Le sue parole mi richiamano al lavoro di mio padre, in loro l’etica è stata sempre un valore aggiunto dell’arte. Sospiro, lo richiamo ai tempi grami di oggi, va a prendere un pacco di agende, una decina, me le mostra e mi dice con un sorriso: “Guarda, qui ho scritto i miei pensieri e le mie considerazioni sull’arte, sulla pittura, sulle letture che ho amato, gli incontri e la vita.”
Apre e legge qua e là, ascolto, non commento, il respiro chiuso in gola in un filo di angoscia, poco dopo mi alzo, vorrei portarle con me leggere e pensare, come mi chiede lui ma non ho il coraggio di dirgli che mi fa star male pensare che tutta quella ricchezza dello spirito non sia condivisa, che possa andar perduta, che tut- tavia la sento così intima e sua da non riuscire, ora, a pensarla divisa da lui.

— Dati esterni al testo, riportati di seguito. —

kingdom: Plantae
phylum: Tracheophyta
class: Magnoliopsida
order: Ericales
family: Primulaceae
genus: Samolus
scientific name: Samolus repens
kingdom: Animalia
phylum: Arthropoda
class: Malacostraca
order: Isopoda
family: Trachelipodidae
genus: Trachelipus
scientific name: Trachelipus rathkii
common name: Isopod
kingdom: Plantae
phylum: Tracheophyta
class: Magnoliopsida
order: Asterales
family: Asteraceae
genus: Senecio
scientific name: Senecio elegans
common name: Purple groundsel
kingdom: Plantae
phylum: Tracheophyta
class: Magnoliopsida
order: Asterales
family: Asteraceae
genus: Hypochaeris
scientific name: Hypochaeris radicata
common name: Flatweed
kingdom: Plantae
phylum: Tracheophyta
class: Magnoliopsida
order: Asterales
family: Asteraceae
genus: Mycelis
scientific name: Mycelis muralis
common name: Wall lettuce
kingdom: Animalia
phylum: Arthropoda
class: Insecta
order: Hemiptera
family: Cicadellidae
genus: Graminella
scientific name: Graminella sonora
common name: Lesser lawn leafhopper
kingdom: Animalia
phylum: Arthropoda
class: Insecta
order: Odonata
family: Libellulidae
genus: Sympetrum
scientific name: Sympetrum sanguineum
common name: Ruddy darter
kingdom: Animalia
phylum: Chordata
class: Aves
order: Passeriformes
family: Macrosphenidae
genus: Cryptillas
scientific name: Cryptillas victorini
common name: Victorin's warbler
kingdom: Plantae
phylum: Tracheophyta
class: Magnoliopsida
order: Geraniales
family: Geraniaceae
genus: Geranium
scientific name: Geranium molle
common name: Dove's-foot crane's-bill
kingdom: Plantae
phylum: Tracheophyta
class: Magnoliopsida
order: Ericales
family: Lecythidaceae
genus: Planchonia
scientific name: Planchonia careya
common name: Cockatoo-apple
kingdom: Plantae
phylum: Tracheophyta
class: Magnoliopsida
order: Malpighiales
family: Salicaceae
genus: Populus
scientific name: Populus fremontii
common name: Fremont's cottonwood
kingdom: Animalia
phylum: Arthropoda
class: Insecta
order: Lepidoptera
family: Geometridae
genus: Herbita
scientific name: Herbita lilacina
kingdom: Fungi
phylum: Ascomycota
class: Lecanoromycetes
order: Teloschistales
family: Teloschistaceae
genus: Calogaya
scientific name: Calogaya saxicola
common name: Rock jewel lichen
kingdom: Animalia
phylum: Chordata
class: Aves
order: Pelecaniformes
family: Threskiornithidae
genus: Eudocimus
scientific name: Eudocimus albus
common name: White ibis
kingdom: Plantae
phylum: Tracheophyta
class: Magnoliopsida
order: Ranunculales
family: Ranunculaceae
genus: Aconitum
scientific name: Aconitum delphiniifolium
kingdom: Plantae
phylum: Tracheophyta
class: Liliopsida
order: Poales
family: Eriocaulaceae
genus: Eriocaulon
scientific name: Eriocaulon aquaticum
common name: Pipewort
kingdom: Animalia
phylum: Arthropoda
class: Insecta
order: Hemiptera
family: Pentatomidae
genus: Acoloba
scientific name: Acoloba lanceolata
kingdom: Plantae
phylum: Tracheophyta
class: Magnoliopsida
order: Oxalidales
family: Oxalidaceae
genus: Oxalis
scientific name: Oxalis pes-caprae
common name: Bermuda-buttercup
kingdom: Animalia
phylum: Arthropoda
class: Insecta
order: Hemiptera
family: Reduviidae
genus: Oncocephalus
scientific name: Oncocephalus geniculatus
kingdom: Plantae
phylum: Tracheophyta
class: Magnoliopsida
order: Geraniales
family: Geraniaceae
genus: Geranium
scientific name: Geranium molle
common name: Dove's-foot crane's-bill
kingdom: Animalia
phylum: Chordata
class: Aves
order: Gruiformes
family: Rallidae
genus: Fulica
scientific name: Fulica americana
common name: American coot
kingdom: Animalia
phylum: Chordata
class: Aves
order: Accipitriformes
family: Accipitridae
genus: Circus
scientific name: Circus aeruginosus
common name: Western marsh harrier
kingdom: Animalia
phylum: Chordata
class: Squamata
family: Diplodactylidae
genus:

Sullo studio scendono le ombre della sera, il tramonto entra dalle finestre che guardano i tetti, lascio l’uomo alla sua attesa, lascio l’amico ai ricordi, l’artista alla sua solitaria creazione: “Comunicare con la pittura quale io la intendo, so essere una impresa fantastica e quasi impossibile ma non posso, in assoluto, fare a meno di tentarlo. La sostanza traducibile della forma è sempre quella dei contenuti, quella “reale”: ed è scoprirlo il compito dell’artista e tradurlo poi, ecco il più difficile, in immagini. E qui il discorso diventa infinito...” mi dice nell’ultimo abbraccio, annuisco.
E’ infinita davvero la passione dell’artista, immenso il peso del suo compito: buon lavoro, Maestro Sergio Tarquinio, buon lavoro per tanti anni ancora.